Personal development and positive emotional experiences, such as increased maturity, self-improvement, knowing oneself better, positive transformations following trauma or extremely stressful situations, and greater coping mechanisms, can result from military service.

The Negatives

Though there are still many negative side effects. After being in the military, many veterans are left with mental illnesses and disabilities that they hadn’t had before. Walt elaborated on the trauma many soldiers tend to face.

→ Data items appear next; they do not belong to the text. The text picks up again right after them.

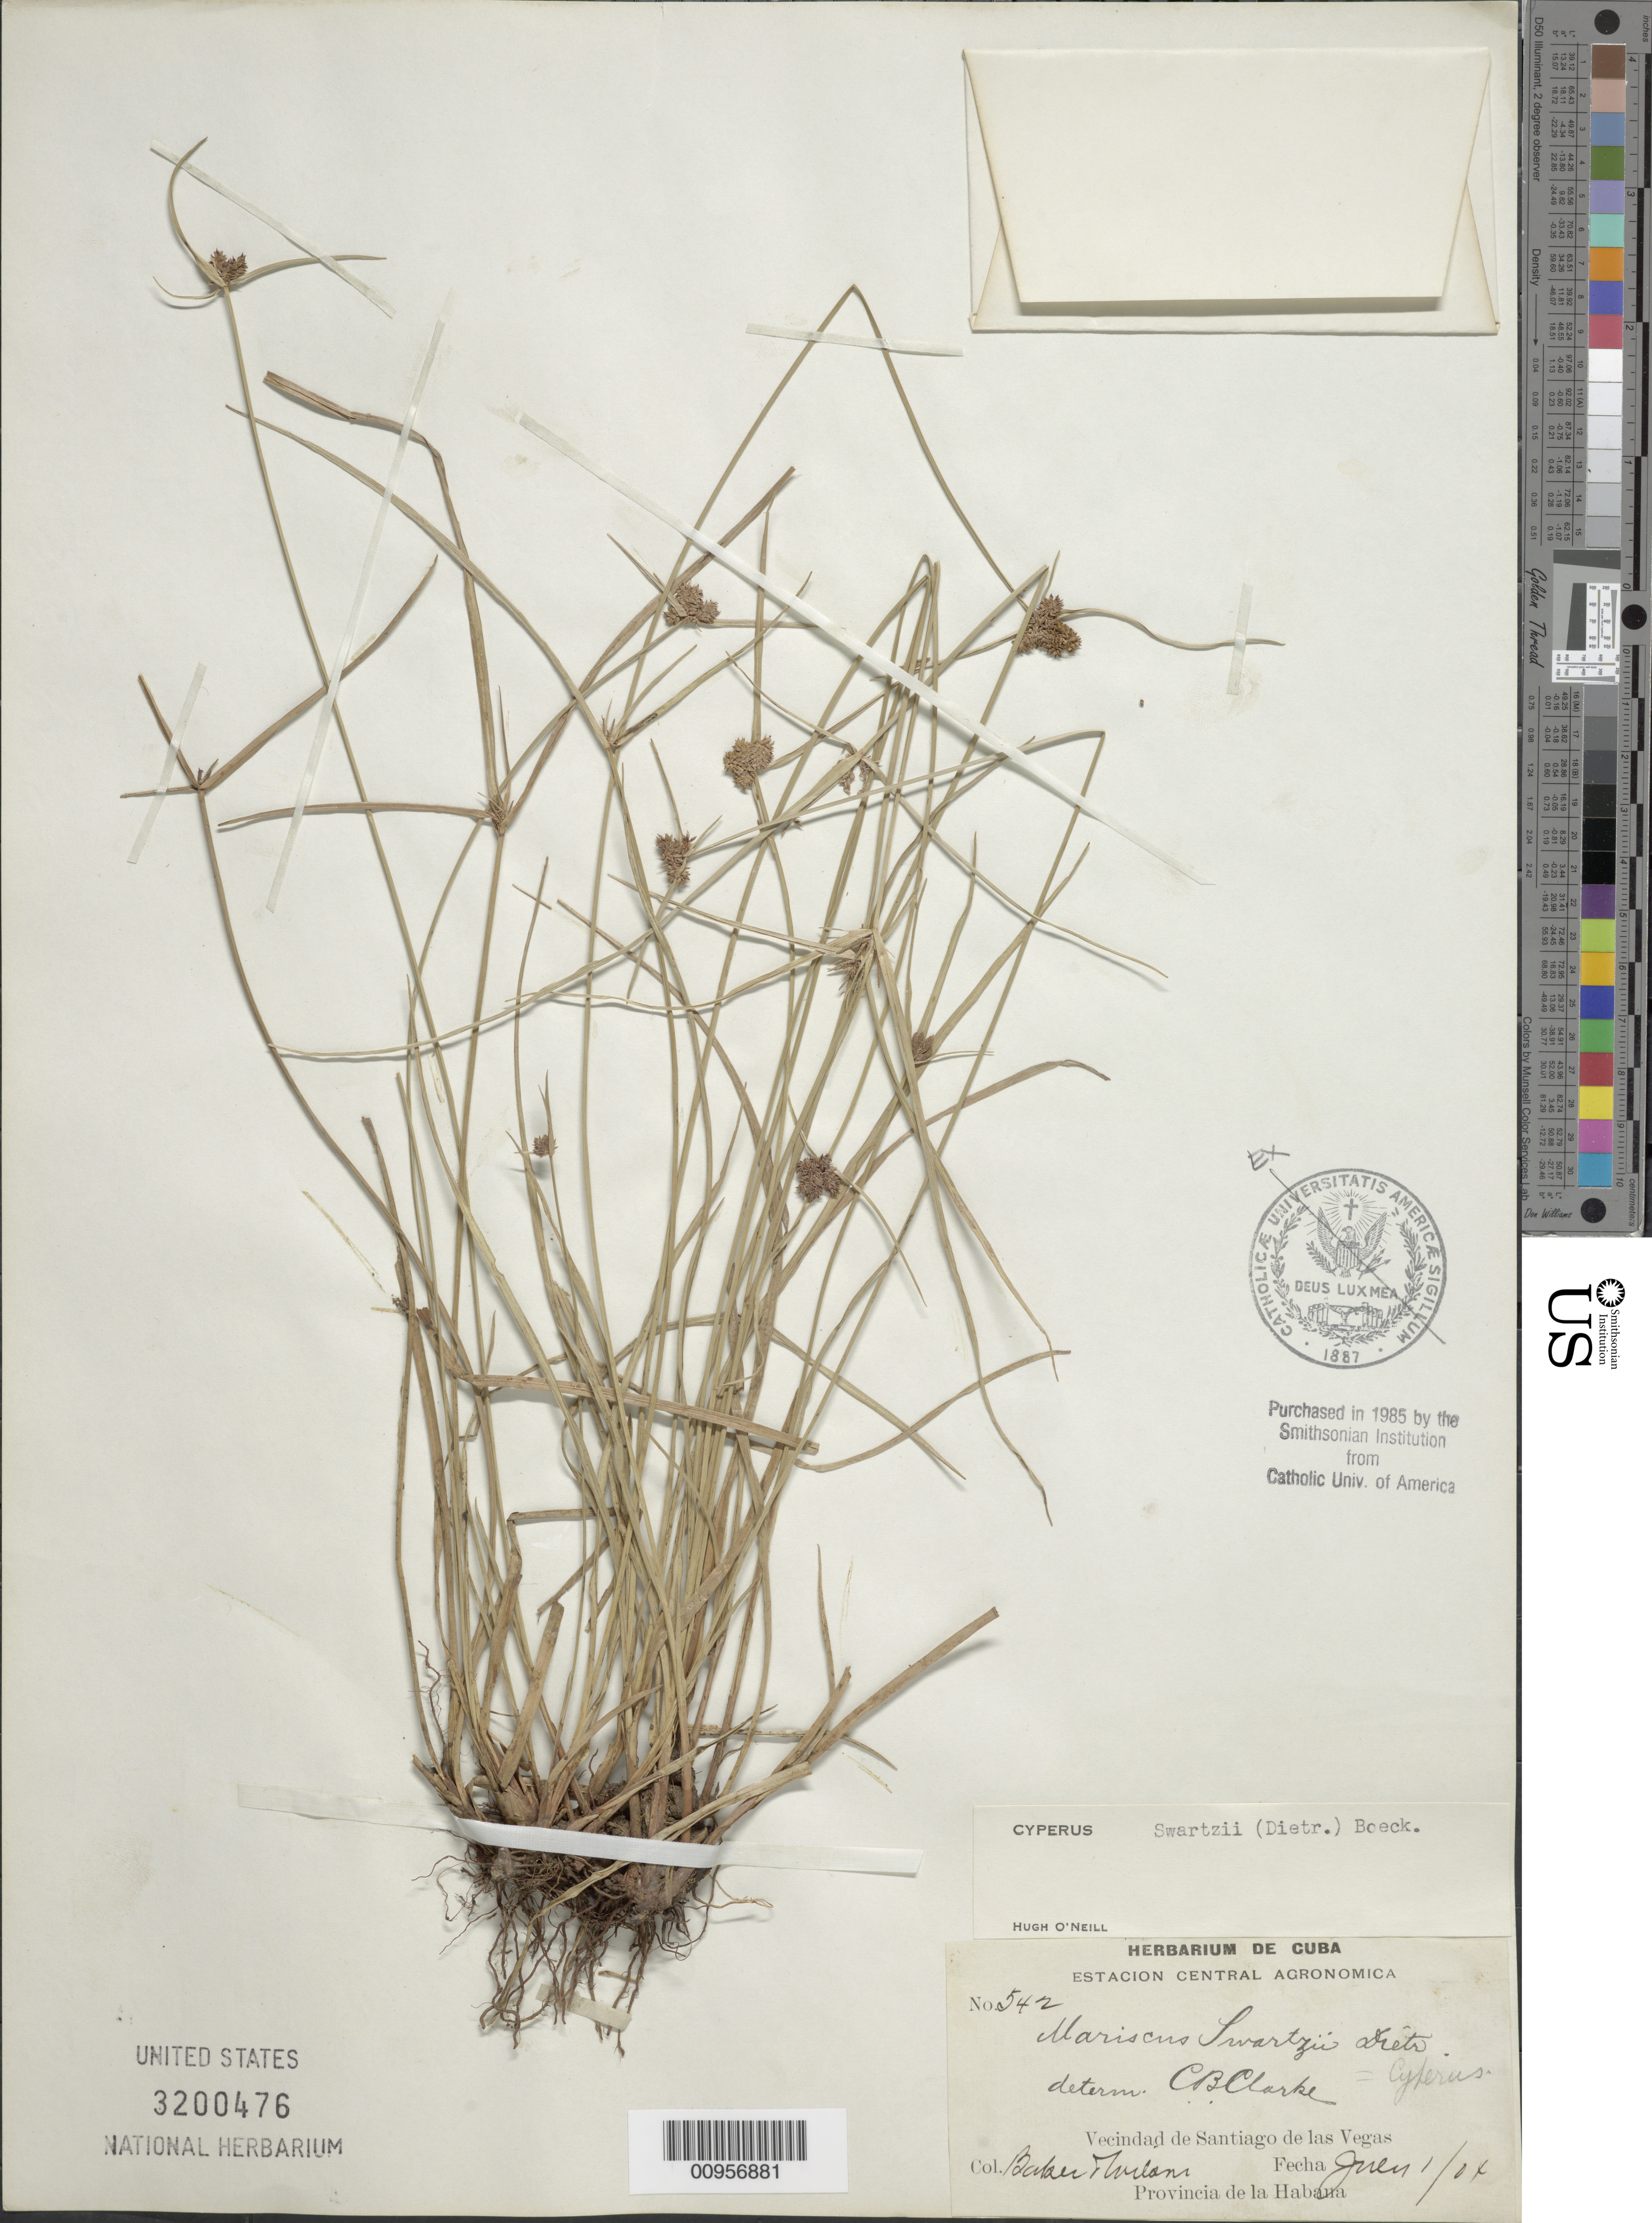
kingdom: Plantae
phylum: Tracheophyta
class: Liliopsida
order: Poales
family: Cyperaceae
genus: Cyperus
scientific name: Cyperus swartzii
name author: (A. Dietr.) Boeckeler ex Kük.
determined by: O'Neill, Hugh T.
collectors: C. F. Baker & -- Wilson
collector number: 542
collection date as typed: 01 Jul 1904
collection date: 1904-07-01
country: Cuba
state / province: La Habana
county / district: Municipio Boyeros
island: Cuba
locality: Santiago de las Vegas (vecindad de)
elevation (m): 97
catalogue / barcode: US 3200476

“The emotions of battle tend to torment soldiers for a lifetime; they often yearn for vengeance in the raw, but they sometimes hope for a nobler justice; they experience pride and patriotism tinged with shame, guilt, treachery, and remorse,” Walt said. “They are concerned about whether they have disgraced themselves, whether they love their combat comrades more than their wives or husbands, and whether they can be honest with the soldiers who will come after them.”

One type of guilt veterans deal with is survivor guilt. If they live and their fellow soldiers don’t, they feel guilty. Many veterans see themselves as if they are the “living dead” and that their very existence betrayed the dead.

The condition known as post-traumatic stress disorder (PTSD), also referred to as shell shock or combat stress, develops after a serious traumatic event or a life-threatening situation. After such an event, it’s normal for your mind and body to be in shock, but when a soldier’s nervous system gets “stuck,” this normal response turns into PTSD. Veterans, particularly combat veterans, frequently suffer from this illness. Walt related an outcome a friend of his had.

“I know a few older guys who had recently gotten out of the military. They had no family and to be honest, not much of a life outside of the army,” Walt said. “They were left homeless and struggling for money. I remember one of the guys was left with some sort of mental disorder and never got the proper treatment for it.”

When asked what advice he’d give to future recruitments, Jones emphasized the need to be ready.

“Be prepared, joining the military can be a lifetime commitment with a lot of responsibility to go with it.”